Second, there's the growth. A permanent fund's guaranteed growth can turn a relatively modest bequest into a good-sized fortune, given time.
Two calculations:
(1) The Rhode Island Foundation figures that a $20,000 charitable bequest that creates a permanent endowment will, in 50 years, grow to more than $368,000 in principal ... and, over the same half-century, give away more than $300,000 in gifts to the beneficiary charity or cause.
(2) The New York Community Trust calculates that a $100,000 gift bequest will grow in 50 years to $1,488,000 in principal while ALSO giving away $578,000 in grants.
Results vary, of course. The Rhode Island Foundation and New York Community Trust are uncommonly good at investing, so their endowed funds do uncommonly well.
Ask your local community foundation about its spending policies for endowed funds. A community foundation should have something like a "spending cap," which stipulates how much of the principal's value can be spent each year on grants. Just so you know, spending more than 5.5% of a fund's annual income on grants tends to shrink the endowment rather than increase it.
And on a related topic...
Research shows that the number one reason why people do not include charitable bequests in their wills is that the idea never occurs to them.
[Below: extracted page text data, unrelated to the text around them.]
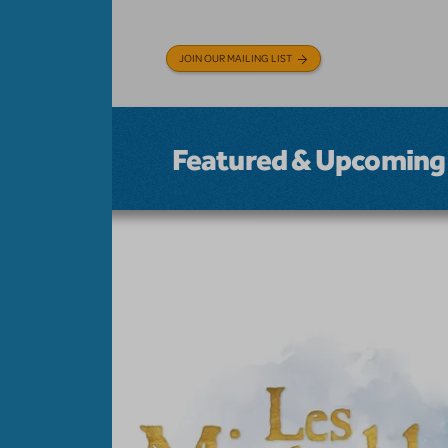
JOIN OUR MAILING LIST
Featured & Upcoming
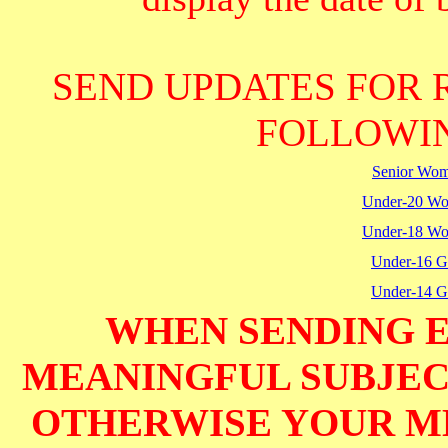
SEND UPDATES FOR 
FOLLOWIN
Senior Wo
Under-20 W
Under-18 W
Under-16 Gi
Under-14 Gi
WHEN SENDING E
MEANINGFUL SUBJECT
OTHERWISE YOUR M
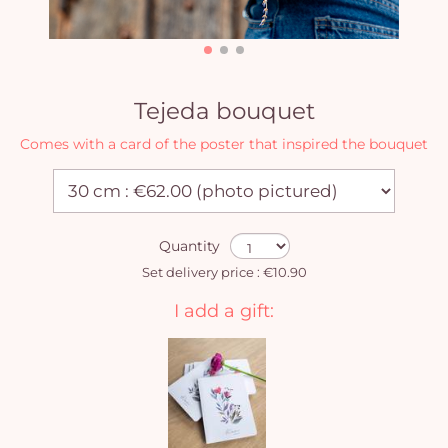
Tejeda bouquet
Comes with a card of the poster that inspired the bouquet
Quantity
Set delivery price : €10.90
I add a gift:
Yo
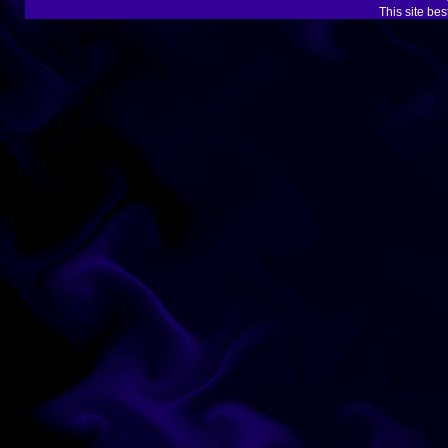
This site be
And yet current donors are very willing to consider the idea.
If you're interested in learning how to bring in more of these "tomorrow dollars" (i.e., charitable bequests), get your hands on a new book called Iceberg Philanthropy.
The core of this provocative book is original research funded by its publisher, Canada's FLA Group, and Mal Warwick. The research quizzed donors who made frequent small gifts about their charitable bequest intentions -- and discovered an almost-untapped philanthropic bonanza.
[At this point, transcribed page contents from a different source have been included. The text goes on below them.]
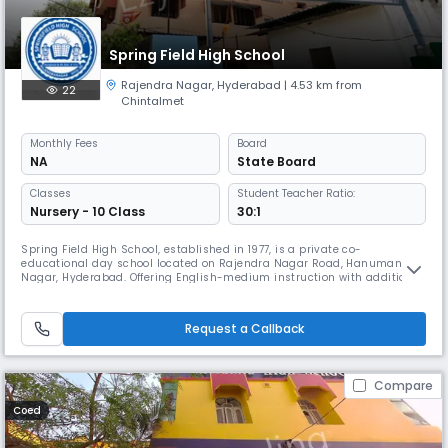
Spring Field High School
Rajendra Nagar
,
Hyderabad
| 4.53 km from
22
Chintalmet
Monthly
Fees
Board
NA
State Board
Classes
Student Teacher Ratio:
Nursery - 10 Class
30:1
Spring Field High School, established in 1977, is a private co-
educational day school located on Rajendra Nagar Road, Hanuman
Nagar, Hyderabad. Offering English-medium instruction with additional
support in Hindi, the school caters to secondary-level students. With a
student-teacher ratio of 30:1 and operating from approximately 08:00
AM to 02:00 PM, Spring Field High School provides quality educat
Request a Callback
Compare
Coed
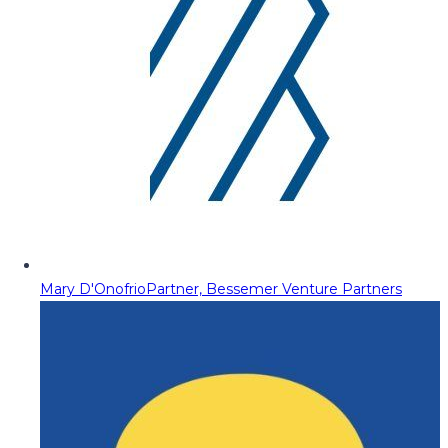
Mary D'Onofrio
Partner, Bessemer Venture Partners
Of course, everyone's heard about the huge transfer of wealth that will occur as the generation that birthed the Boomers passes from this earth. Relatively little of that transfer currently ends up in charities' pockets, though.
Why? Because the major gifts' strategy pursued by most charities is dead wrong, this book convincingly argues.
If your charity does well with direct mail, you can do very well indeed with charitable bequests, perhaps even doubling your income. Or so
Iceberg Philanthropy argues. I read the book on a two-hour flight. It won't take you long to see if this new way of marketing end-of-life giving is right for you.